Excerpt:
Some mails do not get replicated anymore after memory-exhaust

Christoph Kluge me at christoph-kluge.eu
Thu Mar 2 09:10:50 UTC 2017


The amount of non-replicated mails on the mirror starts to grow without any
exceptions inside the log.
Is there a way how I can enforce a full-replication incl. directory scans
through the doveadm utility?

Besides that are there any arguments against a non-destructive rsync?
Could it break anything i.e. flags/dupes?

Best

On Mon, Feb 27, 2017 at 11:36 PM, Christoph Kluge <me at christoph-kluge.eu>
wrote:

> Hey guys,
>
> overall I have an working dovecot replication between 2 servers running on
> amazon cloud. Sadly I had some messages that my server ran out of memory.

Problems to work on:
[a] In the dovecot replication post, what is the exact passage that starts with the words containing "Some mails do" and ends with "inside the log."? Write it out without changes.
[b] Answer these questions about the dovecot replication post:
(i) Through which utility does the writer ask to enforce a full replication?
(ii) How many servers does the quoted earlier message say the replication runs between?
(iii) On what cloud are those servers running?
[c] Can you continue the dovecot replication post from its last shown sentence?

Dataset records:
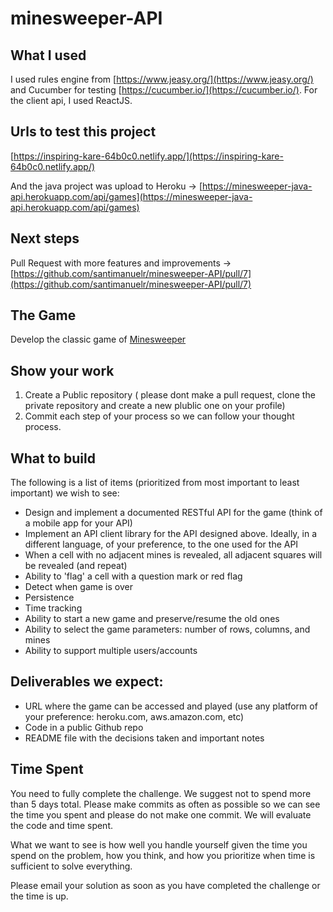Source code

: # minesweeper-API

## What I used

I used rules engine from [https://www.jeasy.org/](https://www.jeasy.org/) and Cucumber for testing [https://cucumber.io/](https://cucumber.io/). 
For the client api, I used ReactJS.

## Urls to test this project

[https://inspiring-kare-64b0c0.netlify.app/](https://inspiring-kare-64b0c0.netlify.app/) 

And the java project was upload to Heroku -> [https://minesweeper-java-api.herokuapp.com/api/games](https://minesweeper-java-api.herokuapp.com/api/games)

## Next steps

Pull Request with more features and improvements -> [https://github.com/santimanuelr/minesweeper-API/pull/7](https://github.com/santimanuelr/minesweeper-API/pull/7)

## The Game
Develop the classic game of [Minesweeper](https://en.wikipedia.org/wiki/Minesweeper_(video_game))

## Show your work

1.  Create a Public repository ( please dont make a pull request, clone the private repository and create a new plublic one on your profile)
2.  Commit each step of your process so we can follow your thought process.

## What to build
The following is a list of items (prioritized from most important to least important) we wish to see:
* Design and implement  a documented RESTful API for the game (think of a mobile app for your API)
* Implement an API client library for the API designed above. Ideally, in a different language, of your preference, to the one used for the API
* When a cell with no adjacent mines is revealed, all adjacent squares will be revealed (and repeat)
* Ability to 'flag' a cell with a question mark or red flag
* Detect when game is over
* Persistence
* Time tracking
* Ability to start a new game and preserve/resume the old ones
* Ability to select the game parameters: number of rows, columns, and mines
* Ability to support multiple users/accounts
 
## Deliverables we expect:
* URL where the game can be accessed and played (use any platform of your preference: heroku.com, aws.amazon.com, etc)
* Code in a public Github repo
* README file with the decisions taken and important notes

## Time Spent
You need to fully complete the challenge. We suggest not to spend more than 5 days total.  Please make commits as often as possible so we can see the time you spent and please do not make one commit.  We will evaluate the code and time spent.
 
What we want to see is how well you handle yourself given the time you spend on the problem, how you think, and how you prioritize when time is sufficient to solve everything.

Please email your solution as soon as you have completed the challenge or the time is up.
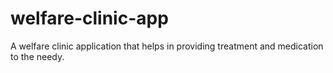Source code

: # welfare-clinic-app
A welfare clinic application that helps in providing treatment and medication to the needy.
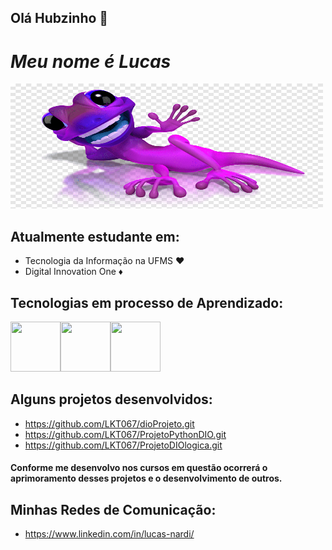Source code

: ## Olá Hubzinho 👋
# ___Meu nome é Lucas___ 
<img src="image.png" width="500" height="200">

## Atualmente estudante em:
- Tecnologia da Informação na UFMS ♥️ 
- Digital Innovation One ♦️

## Tecnologias em processo de Aprendizado:
<img src="https://cdn.jsdelivr.net/gh/devicons/devicon@latest/icons/css3/css3-original.svg" width="80" height="80" /><img src="https://cdn.jsdelivr.net/gh/devicons/devicon@latest/icons/html5/html5-original.svg" width="80" height="80" /><img src="https://cdn.jsdelivr.net/gh/devicons/devicon@latest/icons/python/python-original.svg" width="80" height="80" />

## Alguns projetos desenvolvidos:
- https://github.com/LKT067/dioProjeto.git <br>
- https://github.com/LKT067/ProjetoPythonDIO.git <br>
- https://github.com/LKT067/ProjetoDIOlogica.git <br>
#### Conforme me desenvolvo nos cursos em questão ocorrerá o aprimoramento desses projetos e o desenvolvimento de outros.

## Minhas Redes de Comunicação:
- https://www.linkedin.com/in/lucas-nardi/

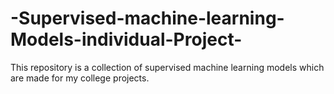 # -Supervised-machine-learning-Models-individual-Project-
This repository is a collection of supervised machine learning models which are made for my college projects.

Task-by-task results:
[a]
Some mails do not get replicated anymore after memory-exhaust

Christoph Kluge me at christoph-kluge.eu
Thu Mar 2 09:10:50 UTC 2017


The amount of non-replicated mails on the mirror starts to grow without any
exceptions inside the log.

[b]
(i) The doveadm utility.
(ii) Two servers.
(iii) Amazon cloud.

[c]
> After investigating a little bit further I realized that some mails didn't
> got replicated, but I'm not sure if this was related to the memory exhaust.
> I was expecting that the full-sync would catch them up but sadly it's not.
>
> Attached I'm adding:
> * /etc/dovecot/dovecot.conf from both servers
> * one sample of my memory-exhaust exception
> * maildir directory listing of one mailbox on both servers
> * commands + outpot of manual attempt for full-replication
> * grep information of missing mail inside Maildir on both servers
>
> Here is my configuration from both servers. The configugration is 1:1 the
> same except the mail_replica server. Please note one server runs on debian
> 8.7 and the other one on 7.11.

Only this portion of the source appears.